In-Transit, festival berlinese dedicato alle arti performative,
prende forma in una tensione fra processi socio-politici da un lato e posizioni
artistiche dall’altro. Già a partire dalla prima edizione del 2002 è dedicato
agli sviluppi nelle arti performative in Asia, Africa e nelle Americhe e alla
loro relazione con la scena europea.
L’edizione del 2009, curata da
André Lepecki – teorico, ricercatore,
drammaturgo e curatore d’origini brasialiane, ma di base a New York – è
dedicata alla “
resistenza dell’oggetto”, tema ispirato dall’omonimo saggio del teorico
afro-americano Fred Moten. Un programma densissimo di spettacoli, azioni
performative, installazioni permanenti, laboratori, lecture, e vari formati
ibridi, in una continua tensione tra spazio espositivo e spazio teatrale, per
lo spettatore, un percorso in territori di confine tra le arti.
Esemplare a questo proposito è la serata inaugurale, che
presenta una serie d’installazioni tra cui un gigantesco white cube posizionato
nella sala d’ingresso, abitato per tutta la durata del festival da
Maria
José Ariona,
artista colombiana che fa le bolle, bolle rosse che lasciano tracce come di
sangue sulle pareti bianco candido.
Un accostamento di colori, bianco candido e rosso sangue,
che ritorna nello spettacolo d’apertura,
Hibiki, della compagnia
Sankai Juku fondata dal danzatore butoh
Ushio
Amagatsu, che con
i suoi 75 anni porta in scena una poesia del corpo che trascende il dolore e
rivive oltre la violenza. A fine spettacolo danza anche il pubblico, coinvolto
da una musica dance ad alto volume e da animatori/danzatori che trasformano la
Casa delle Culture in una gran pista da ballo.

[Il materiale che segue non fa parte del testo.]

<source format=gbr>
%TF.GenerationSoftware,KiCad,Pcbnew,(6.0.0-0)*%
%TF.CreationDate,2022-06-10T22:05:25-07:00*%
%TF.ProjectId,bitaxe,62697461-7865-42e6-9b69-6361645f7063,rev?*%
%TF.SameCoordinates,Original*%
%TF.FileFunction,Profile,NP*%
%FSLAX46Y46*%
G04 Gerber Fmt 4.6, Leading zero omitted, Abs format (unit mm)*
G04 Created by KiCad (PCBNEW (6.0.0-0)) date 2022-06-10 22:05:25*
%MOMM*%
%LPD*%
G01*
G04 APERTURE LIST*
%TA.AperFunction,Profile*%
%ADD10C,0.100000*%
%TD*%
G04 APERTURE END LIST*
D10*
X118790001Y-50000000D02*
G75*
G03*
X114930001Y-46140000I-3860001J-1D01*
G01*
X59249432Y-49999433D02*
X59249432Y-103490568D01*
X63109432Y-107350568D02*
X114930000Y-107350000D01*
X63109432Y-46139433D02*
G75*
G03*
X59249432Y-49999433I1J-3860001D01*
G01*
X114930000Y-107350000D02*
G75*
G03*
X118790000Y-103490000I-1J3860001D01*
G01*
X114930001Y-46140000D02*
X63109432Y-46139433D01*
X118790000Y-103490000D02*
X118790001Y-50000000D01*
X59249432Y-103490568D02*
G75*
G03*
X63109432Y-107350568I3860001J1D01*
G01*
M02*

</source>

Gli oggetti giocano un ruolo dominante e diventano attori
principali, come nel solo-performance della giovanissima
Aitana Cordero, che letteralmente testa la
resistenza dell’oggetto, prendendo a martellate e distruggendo cose d’uso
quotidiano, da lei distribuite con strana cura e in quantità nello spazio.
Cordero mette in scena la relazione con gli oggetti, il rapporto d’odio-amore
che può nascere tra noi e loro, tanto che, quando poi li distrugge, il pubblico
dà segno di una certa compassione.
L’oggetto diventa protagonista anche nel lavoro della
compagnia nippo-finlandese
Deep Blue,
che offre al pubblico una serie di scatolette interattive che ne
distolgono completamente l’attenzione dall’agire dei corpi. L’oggetto diventa
performance e sovrasta i corpi, come nell’installazione performativa
Rubbish
City del
collettivo
Lilith Performance Studio, dove il pubblico deve letteralmente scovare i performer
in una città fatta di spazzatura allestita nella sala delle esposizioni.

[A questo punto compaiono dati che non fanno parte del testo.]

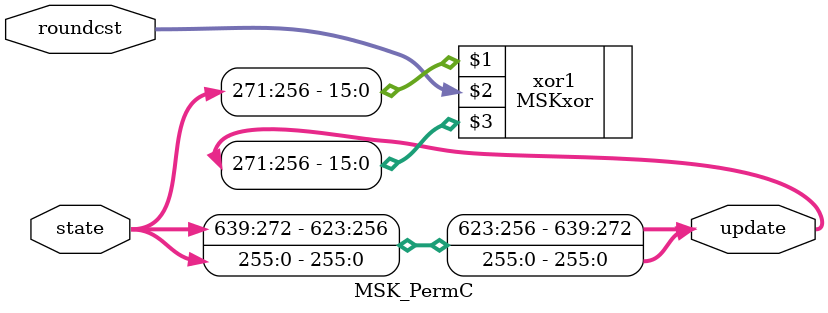
<source format=v>
module MSK_PermC #(parameter d = 2) (
    state,
    roundcst,
    update
);
    parameter W = 64;

    input [5*W*d-1 : 0] state;
    input [8*d-1 : 0] roundcst;
    output [5*W*d-1 : 0] update;

    MSKxor #(.d(d), .count(8)) xor1 (state[136*d-1 : 128*d], roundcst, update[136*d-1 : 128*d]);

    assign update[5*W*d-1 : 136*d] = state[5*W*d-1 : 136*d];
    assign update[2*W*d-1 : 0] = state[2*W*d-1 : 0];

endmodule
</source>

I corpi diventano oggetto di un esperimento scientifico
bizzarro del coreografo
Trajal Harrel: un gruppo di performer che ha assunto Ambien, il
sonnifero più diffuso negli Usa, si sdraia a dormire a terra; il pubblico è
libero di circolare e guardare. Con
Gustavia,
Matilde Monnier e
La Ribot non permettono agli oggetti di
prendere il loro posto, ma mettono in scena i loro corpi di danzatrici quasi
cinquantenni, con un ironico
da consumarsi preferibilmente entro la data di
scadenza… in
una commedia che ne mostra la trasformazione con mezzi assurdi e sculturali.

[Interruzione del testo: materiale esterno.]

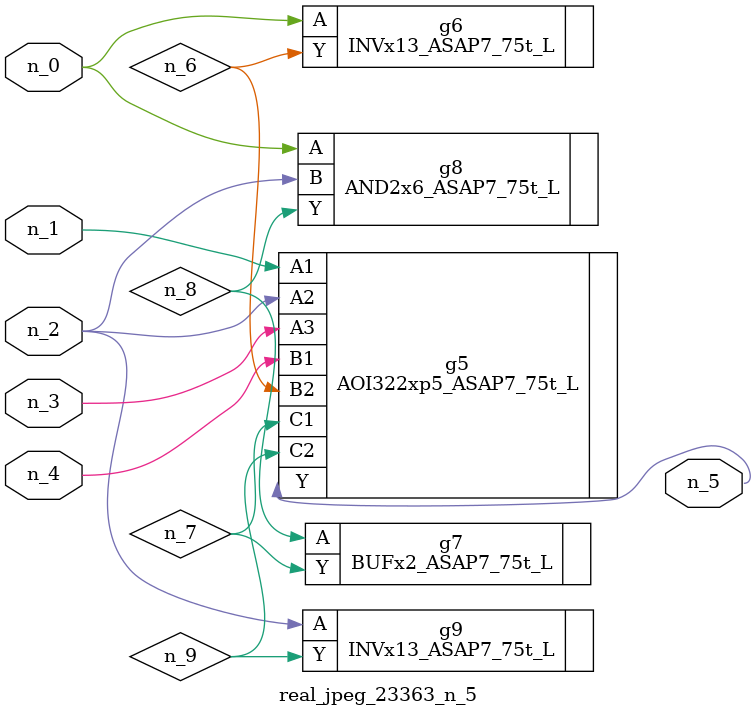
<source format=v>
module real_jpeg_23363_n_5 (n_4, n_0, n_1, n_2, n_3, n_5);

input n_4;
input n_0;
input n_1;
input n_2;
input n_3;

output n_5;

wire n_8;
wire n_6;
wire n_7;
wire n_9;

INVx13_ASAP7_75t_L g6 ( 
.A(n_0),
.Y(n_6)
);

AND2x6_ASAP7_75t_L g8 ( 
.A(n_0),
.B(n_2),
.Y(n_8)
);

AOI322xp5_ASAP7_75t_L g5 ( 
.A1(n_1),
.A2(n_2),
.A3(n_3),
.B1(n_4),
.B2(n_6),
.C1(n_7),
.C2(n_9),
.Y(n_5)
);

INVx13_ASAP7_75t_L g9 ( 
.A(n_2),
.Y(n_9)
);

BUFx2_ASAP7_75t_L g7 ( 
.A(n_8),
.Y(n_7)
);


endmodule
</source>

A concludere, la performance
Black!….White? della coreografa sudafricana
Nelisiwe
Xaba, che parla
del desiderio di cambiare colore di pelle e della sue implicazioni in un gioco
di stratificazioni di bianco e di nero.
Il festival nel suo insieme è un tessuto attraversato da
venature laboratoriali, da performance che si costruiscono durante il festival
stesso, come quelle di
Homan Sharifi e
Julie Tolentino, o come i laboratori teorici in collaborazione con
diverse università internazionali e berlinesi. Un tessuto, ma anche una sorta
di antologia della performance contemporanea, con filoni tematici tesi fra
generazioni diverse di artisti che sono parte della scena globale.